- Texte:
Etats-Unis : Oprah Winfrey peut-elle devenir présidente ?
Après le discours combatif qu'elle a tenu sur les droits des femmes et des personnes à l'occasion de la cérémonie de remise des Golden Globes à Hollywood, la présentatrice TV Oprah Winfrey est déjà considérée comme une rivale potentielle de Donald Trump aux prochaines présidentielles américaines. Mais les commentateurs ne sont pas tous convaincus que sa candidature serait une idée judicieuse.
Trump a placé la barre très bas
L'enthousiasme suscité par une éventuelle candidature d'Oprah Winfrey est révélateur de la crise de la politique américaine, déplore le chroniqueur Dan Jones dans The Evening Standard :
«Grâce à Donald Trump, on peut concevoir que n'importe qui s'installe à la Maison-Blanche. S'il a pu y arriver, alors même le lapin de Pâques peut devenir président. Que les gens perdent du poids, soient gentils les uns envers les autres, et aient droit à une voiture gratuite : voilà à quoi pourrait se résumer la vision d'avenir d'Oprah Winfrey. ... Les vivats suscités par son discours façon Barack Obama prononcé aux Golden Globes illustre davantage l'état déplorable de la politique américaine que l'aptitude de cette femme remarquable à occuper un poste gouvernemental.»

Entrées de données enregistrées:
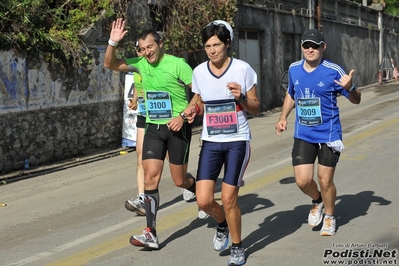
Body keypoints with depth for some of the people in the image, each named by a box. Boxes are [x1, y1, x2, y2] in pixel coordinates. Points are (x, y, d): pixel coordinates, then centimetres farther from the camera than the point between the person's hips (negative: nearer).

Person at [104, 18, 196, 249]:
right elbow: (109, 64, 8)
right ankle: (151, 234, -5)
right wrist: (113, 42, -9)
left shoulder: (177, 64, -12)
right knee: (151, 177, -6)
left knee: (180, 180, 6)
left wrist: (183, 115, -19)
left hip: (177, 127, -4)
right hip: (153, 128, 4)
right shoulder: (141, 64, 3)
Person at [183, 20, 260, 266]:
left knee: (228, 198, -7)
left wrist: (241, 98, -21)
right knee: (204, 200, -5)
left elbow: (256, 109, -1)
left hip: (237, 141, -3)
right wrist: (192, 110, -5)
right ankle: (222, 224, 30)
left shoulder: (243, 69, -8)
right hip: (211, 142, 3)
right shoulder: (199, 72, 1)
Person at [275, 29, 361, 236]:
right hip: (303, 135, 3)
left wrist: (349, 88, -27)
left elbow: (356, 100, -5)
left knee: (325, 181, 2)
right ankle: (317, 201, 30)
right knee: (302, 180, -4)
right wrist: (283, 117, 9)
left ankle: (329, 217, 29)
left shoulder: (333, 71, -12)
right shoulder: (294, 69, 2)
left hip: (328, 134, -3)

- Exercices:
1. Dans le texte sur Oprah Winfrey, quel chroniqueur déplore l'enthousiasme suscité par son éventuelle candidature, et dans quel journal ?
2. Citez le passage du texte sur Oprah Winfrey qui va de « Après le discours » jusqu'à « une idée judicieuse. » inclus.
3. Prolongez le texte sur Oprah Winfrey au-delà de sa dernière phrase.

- Réponses par exercice:
1. Dan Jones, dans The Evening Standard.

2.
Après le discours combatif qu'elle a tenu sur les droits des femmes et des personnes à l'occasion de la cérémonie de remise des Golden Globes à Hollywood, la présentatrice TV Oprah Winfrey est déjà considérée comme une rivale potentielle de Donald Trump aux prochaines présidentielles américaines. Mais les commentateurs ne sont pas tous convaincus que sa candidature serait une idée judicieuse.

3.
Des démocrates désunis et démunis
Pour Upsala Nya Tidning, ce débat montre surtout que les démocrates ne disposent pas de candidat sérieux :
«Il est bien possible qu'Oprah Winfrey ferait une excellente politique. Mais les Etats-Unis risqueraient de se fragmenter davantage. ... Le Parti démocrate connaît de graves difficultés. La fracture créée par l'affrontement entre Hillary Clinton et le populiste de gauche Bernie Sanders subsiste aujourd'hui. Ce n'est pas le tout d'être contre Trump. Il n'y a aucun sauveur à l'horizon. Lorsque des sénateurs compétents comme Kirsten Gillibrand et Chris Murphy sont interrogés sur 2020, ils détournent le regard et marmonnent quelque chose sur les élections de 2018. Si la fin du mandat de Trump est une perspective réjouissante, elle signifie aussi qu'il y a de moins en moins de temps pour trouver des alternatives raisonnables à Trump.»
Le président a pavé la voie à l'amateurisme politique
Donald Trump est directement responsable du débat qui a cours actuellement, lit-on dans l'hebdomadaire hvg :
«Que l'idée d'une candidature à la présidence d'une personnalité de la télévision telle qu'Oprah Winfrey ait déclenché un débat aussi sérieux s'explique largement par la personne de Donald Trump. Comme Oprah, il est devenu célèbre dans tout le pays grâce à ses émissions télévisées. De surcroît, il a réussi à révolutionner le discours politique aux Etats-unis. ... Aux yeux de beaucoup d'électeurs, l'accession de Trump à la présidence est la preuve que quand on réussit dans son domaine et sur le plan matériel, on a forcément du talent en politique. Et les sympathisants d'Oprah espèrent qu'une star de la TV sans expérience politique pourra remédier aux dégâts qu'une autre star de la TV sans expérience politique a déjà causés.»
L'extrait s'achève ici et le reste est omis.